Page MenuHomePhabricator

Cumin: add --limit to randomly select N hosts
Closed, DeclinedPublic

Description

From Cumin's TODO:
CLI: add --limit to randomly select N hosts within a broader selection.

The scenario that this wants to cover is that you have a large number of hosts from different groups and want to test a command or gather some info from a subset of them, but trying to be as much representative as possible. Some sort of automatic canarying.

The proposed solution, given the generic nature of Cumin and that the only information it has are the hostnames, is to use the ClusterShell's NodeSet compact syntax to extract them in "groups".
Then basically two different cases can happen:

  • the limit is greater than the number of distinct groups: in this case from each group a random subset of hosts is selected, with its size based on the relative weight of the len(group) compared to the total number of hosts, while guaranteeing to gather at least 1 host from each group.
  • the limit is smaller than the number of hosts: in this case from the top N largest groups, with N == limit chosen, one random host is selected.

There is also some logic to adjust rounding offsets, I can add more details on that if needed.

I know that in our specific use case there are two main issues:

  • we have hosts that are part of the same hostname group but have different roles (mw for api/app/videoscaler)
  • we have hosts that are part of the same group but have different hostnames (einsteinium/tegmen for icinga)

In those cases Cumin cannot help and if a deterministic subset is needed it can be done programmatically via the library.
Another approach that was evaluated but discarded was to add something to the global query grammar to specify that a query has a limit, like P{O:foo}#3 or A:bar#3 (or any other syntax). I found this approach not very elegant for the query syntax, even uglier when combining queries, would it be something like (A:foo and A:bar)#3.

Event Timeline

Change 409980 had a related patch set uploaded (by Volans; owner: Volans):
[operations/software/cumin@master] Backend: allow to extract random subset of hosts

https://gerrit.wikimedia.org/r/409980

Volans triaged this task as Medium priority.Feb 14 2018, 11:52 AM
Volans updated the task description. (Show Details)
Volans added a subscriber: Joe.

The proposed solution, given the generic nature of Cumin and that the only information it has are the hostnames, is to use the ClusterShell's NodeSet compact syntax to extract them in "groups".
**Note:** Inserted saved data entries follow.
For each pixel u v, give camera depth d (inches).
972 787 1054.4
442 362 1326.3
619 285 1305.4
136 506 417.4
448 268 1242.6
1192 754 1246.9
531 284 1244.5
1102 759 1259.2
Given cumin's nature of being a software for large operations, where we can assume servers are pets and not cattle, I would assume that if we want to try to magically guess how to group hosts (which is problematic) we could do something like measuring the levenshtein distance between hostnames for grouping.

I still find this very suboptimal as a feature as, as a user, I'd expect to be able to do the following:

  • pick some value on my query backend to use as a grouping variable (if the backend allows it)
  • if I do not specify any grouping via the backend, to use a sensible algorhytm to group them by similar hostname.
  • be able to save the list of hosts where I ran as a canary and feed it to the next run of the cumin command to exclude those hosts explicitly
  • be able to specify the percentage of hosts in each group to which to run the commands onto, rather than a total number.

So while I like the feature idea in general, I think that in order to make it usable we would need to put in more work on it. What we built right now is not going to be very useful IMHO outside of random testing.

Two and a half years later, is there some more consensus in this task (as asked for in the Gerrit patch)?

The topic has not been discussed any further since then nor I've heard any more request of a feature like this one for cumin.
Since then we've introduced Spicerack and Cookbooks that allow to add more logic and orchestration to the operations to perform, probably covering some of the use cases listed above, in conjunction with a wider usage of cumin aliases for canary hosts.
At this point this is more of a wish list item than anything else, I'm resolving it and abandoning the change.

Feel free to reopen if anyone feels strongly about it and thinks that this should be prioritized.

Change 409980 abandoned by Volans:
[operations/software/cumin@master] Query: allow to extract random subset of hosts

Reason:
No activity nor consensus on the related task

https://gerrit.wikimedia.org/r/409980